Powiedział kiedyś: Wolności! Ty najpierwsza z własności człowieka, bez której inne nikną i szczęście ucieka… Czy dziś ktoś jeszcze rozumie te słowa?
Książę Adam Jerzy Czartoryski (14 I 1770 †15 VII 1861) urodził się w Warszawie. Jego ojcem był książę Adam Kazimierz, matką Izabela z Flemingów – twórczyni pierwszego muzeum narodowego, Świątyni Sybilli w Puławach.
W Polsce należał do zdecydowanych zwolenników konstytucji 3 maja i nowoczesnej reformy państwa. W wojnie z Rosją 1792 był oficerem kawalerii. Otrzymał Order Virtuti Militari. Pełnił ważne stanowiska w państwie rosyjskim, by uczyć się sztuki rządzenia i mieć wpływ na sprawy polskie.
W czasie kongresu wiedeńskiego (1815) uczynił wszystko, by jak najwięcej uratować z polskiego stanu posiadania. Był m.in. kuratorem szkolnym w tzw. guberniach zachodnich, czyli na terenach Rzeczypospolitej wcielonych do Rosji. Rozbudował sieć szkół parafialnych z językiem polskim. Podał się do dymisji po głośnej sprawie filomatów wileńskich (1823). Już wtedy pokazał, że zna granice „orientacji rosyjskiej”.
Był przedtem doradcą młodego cesarza rosyjskiego Aleksandra I, z którym Polacy wiązali wielkie nadzieje na złagodzenie tradycyjnego rosyjskiego samodzierżawia i na demokratyczne reformy Rosji oraz autonomię dla ziem polskich i jej mieszkańców. Niestety, były to płonne nadzieje, zła tradycja rosyjska zwyciężyła i z czasem Aleksander upodobnił się do swych despotycznych poprzedników.
Już kilka dni po wybuchu Powstania Listopadowego ten realista, uważany przez przeciwników za rusofila, został prezesem powstańczego Rządu Tymczasowego! Nie wierzył w zwycięstwo militarne, ale chciał demonstracji polskiej siły, by zawrzeć korzystną ugodę z carem. Ryzykował wielki majątek i całe swe życie dla Polski.
Po upadku powstania ruszył na polityczną emigrację. Niedawny doradca cara, wybrał w momencie próby ognia polski interes narodowy. Reprezentował orientację rosyjską w Polsce tylko do pewnej granicy, za którą był polski interes narodowy. Cesarz Mikołaj I skazał go na śmierć.
Wybudował w Turcji osadę, nazwaną na jego cześć Adampolem. Osiedlali się tu oficerowie Powstania Listopadowego. Książę myślał o przyszłej konfrontacji zbrojnej z Rosją, z pomocą jej naturalnego wroga –Turcji.
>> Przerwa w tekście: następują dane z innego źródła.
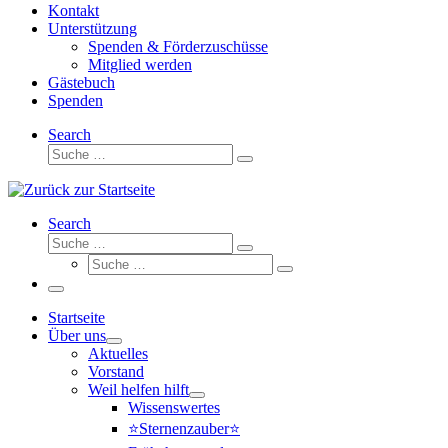
Kontakt
Unterstützung
Spenden & Förderzuschüsse
Mitglied werden
Gästebuch
Spenden
Search
Suche
Suche
…
Search
Suche
Suche
Suche
…
Suche
…
Menü
Startseite
Über uns
Aktuelles
Vorstand
Weil helfen hilft
Wissenswertes
⭐Sternenzauber⭐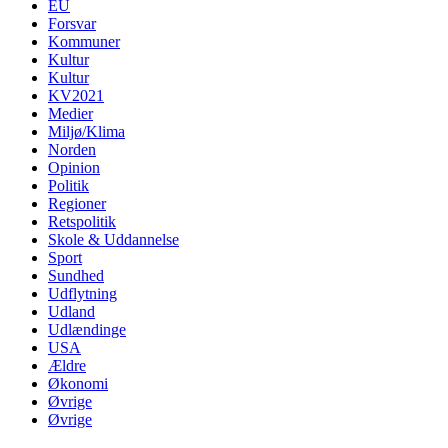
EU
Forsvar
Kommuner
Kultur
Kultur
KV2021
Medier
Miljø/Klima
Norden
Opinion
Politik
Regioner
Retspolitik
Skole & Uddannelse
Sport
Sundhed
Udflytning
Udland
Udlændinge
USA
Ældre
Økonomi
Øvrige
Øvrige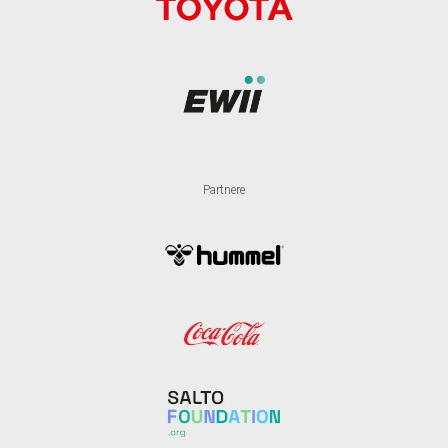
Partnere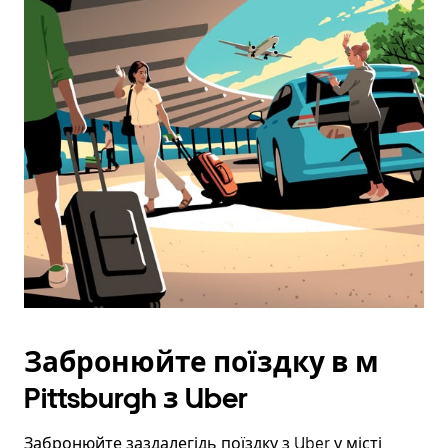
Щоб
закрити
календар,
натисніть
клавішу
ESC.
Забронюйте поїздку в м
Pittsburgh з Uber
Забронюйте заздалегідь поїздку з Uber у місті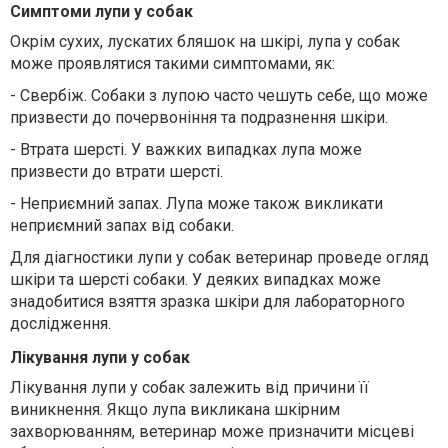
Симптоми лупи у собак
Окрім сухих, лускатих бляшок на шкірі, лупа у собак
може проявлятися такими симптомами, як:
-
Свербіж. Собаки з лупою часто чешуть себе, що може
призвести до почервоніння та подразнення шкіри.
-
Втрата шерсті. У важких випадках лупа може
призвести до втрати шерсті.
-
Неприємний запах. Лупа може також викликати
неприємний запах від собаки.
Для діагностики лупи у собак ветеринар проведе огляд
шкіри та шерсті собаки. У деяких випадках може
знадобитися взяття зразка шкіри для лабораторного
дослідження.
Лікування лупи у собак
Лікування лупи у собак залежить від причини її
виникнення. Якщо лупа викликана шкірним
захворюванням, ветеринар може призначити місцеві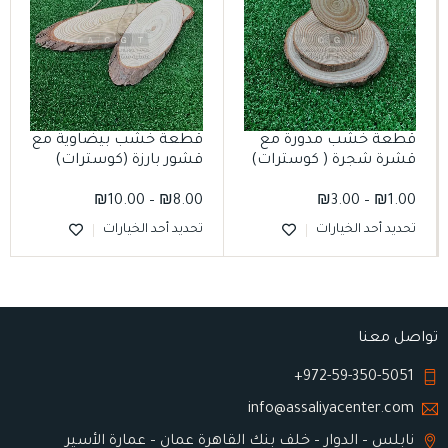
قطعة خشب مدورة مع
قطعة خشب بيضاوية مع
قشرة شجرة ( كوسترات)
قشور بارزة (كوسترات)
₪
10.00
–
₪
8.00
₪
3.00
–
₪
1.00
تحديد أحد الخيارات
تحديد أحد الخيارات
تواصل معنا
972-59-350-5051+
info@assaliyacenter.com
نابلس – الدوار – خلف بنك القاهرة عمان – عمارة الأسير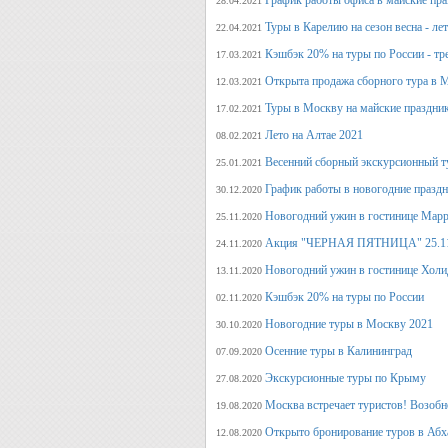
График работы офиса в майские пра
28.04.2021
Туры в Карелию на сезон весна - ле
22.04.2021
Кэшбэк 20% на туры по России - тре
17.03.2021
Открыта продажа сборного тура в М
12.03.2021
Туры в Москву на майские праздни
17.02.2021
Лето на Алтае 2021
08.02.2021
Весенний сборный экскурсионный т
25.01.2021
График работы в новогодние празд
30.12.2020
Новогодний ужин в гостинице Марр
25.11.2020
Акция "ЧЕРНАЯ ПЯТНИЦА" 25.11.20
24.11.2020
Новогодний ужин в гостинице Холи
13.11.2020
Кэшбэк 20% на туры по России
02.11.2020
Новогодние туры в Москву 2021
30.10.2020
Осенние туры в Калининград
07.09.2020
Экскурсионные туры по Крыму
27.08.2020
Москва встречает туристов! Возобн
19.08.2020
Открыто бронирование туров в Аб
12.08.2020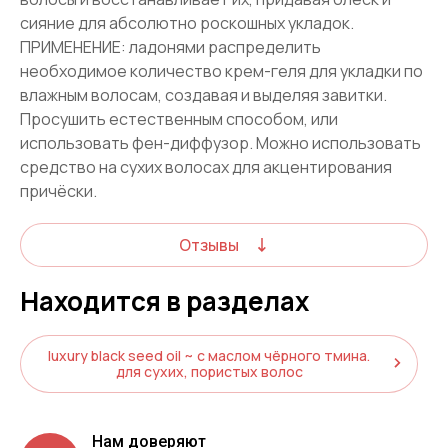
сияние для абсолютно роскошных укладок.
ПРИМЕНЕНИЕ: ладонями распределить
необходимое количество крем-геля для укладки по
влажным волосам, создавая и выделяя завитки.
Просушить естественным способом, или
использовать фен-диффузор. Можно использовать
средство на сухих волосах для акцентирования
причёски.
Отзывы
Находится в разделах
luxury black seed oil ~ с маслом чёрного тмина.
для сухих, пористых волос
Нам доверяют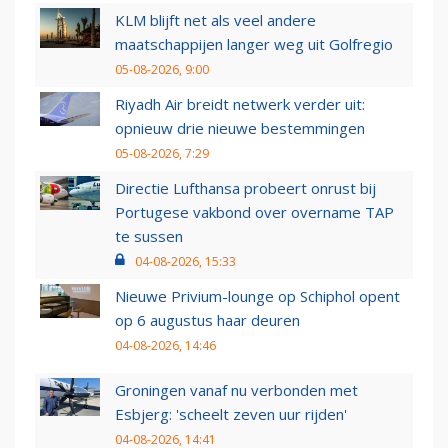
KLM blijft net als veel andere
maatschappijen langer weg uit Golfregio
05-08-2026, 9:00
Riyadh Air breidt netwerk verder uit:
opnieuw drie nieuwe bestemmingen
05-08-2026, 7:29
Directie Lufthansa probeert onrust bij
Portugese vakbond over overname TAP
te sussen
04-08-2026, 15:33
Nieuwe Privium-lounge op Schiphol opent
op 6 augustus haar deuren
04-08-2026, 14:46
Groningen vanaf nu verbonden met
Esbjerg: 'scheelt zeven uur rijden'
04-08-2026, 14:41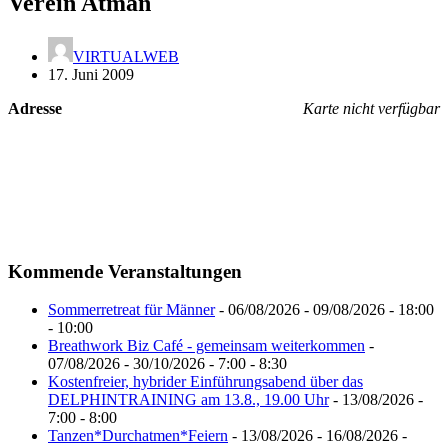
Verein Atman
VIRTUALWEB
17. Juni 2009
Adresse
Karte nicht verfügbar
Kommende Veranstaltungen
Sommerretreat für Männer
- 06/08/2026 - 09/08/2026 - 18:00
- 10:00
Breathwork Biz Café - gemeinsam weiterkommen
-
07/08/2026 - 30/10/2026 - 7:00 - 8:30
Kostenfreier, hybrider Einführungsabend über das
DELPHINTRAINING am 13.8., 19.00 Uhr
- 13/08/2026 -
7:00 - 8:00
Tanzen*Durchatmen*Feiern
- 13/08/2026 - 16/08/2026 -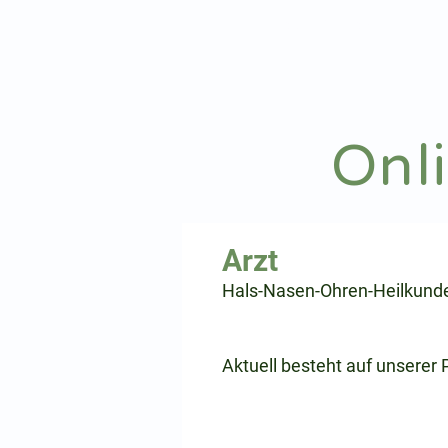
hnoarzt24.com
Onl
⠀
Hals-Nasen-Ohren-Heilkund
⠀
⠀
Aktuell besteht auf unserer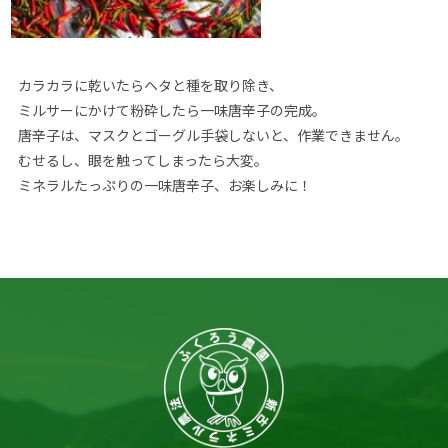
カラカラに乾いたらヘタと種を取り除き、
ミルサーにかけて粉砕したら一味唐辛子の完成。
唐辛子は、
マスクとゴーグル手袋しないと、作業できません。
むせるし、眼を触ってしまったら大変。
ミネラルたっぷりの一味唐辛子、お楽しみに！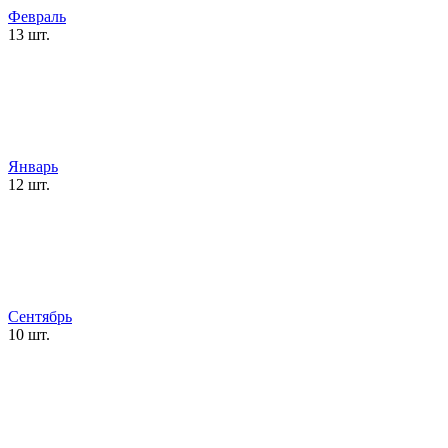
Февраль
13 шт.
Январь
12 шт.
Сентябрь
10 шт.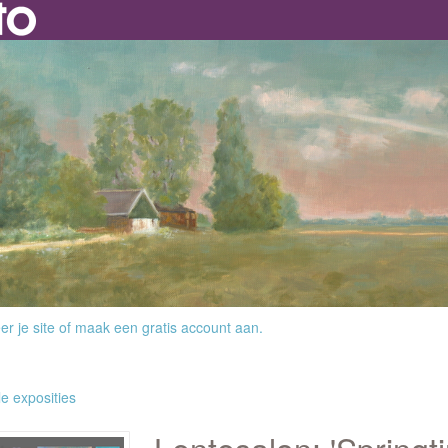
r je site
of
maak een gratis account aan
.
le exposities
W 1843 r. kupił Hôtel Lambert, który stał się centrum Wielkiej Emigracji politycznej Polaków. Do 1839 r. realny był projekt ogłoszenia księcia Adama królem Polski. Projekt upadł, ale i tak polscy emigranci uważali go za króla wszystkich Polaków.
Przeszedł przez życie, dobrze czyniąc dla świętej polskiej Sprawy. Godzien jest naszej pamięci.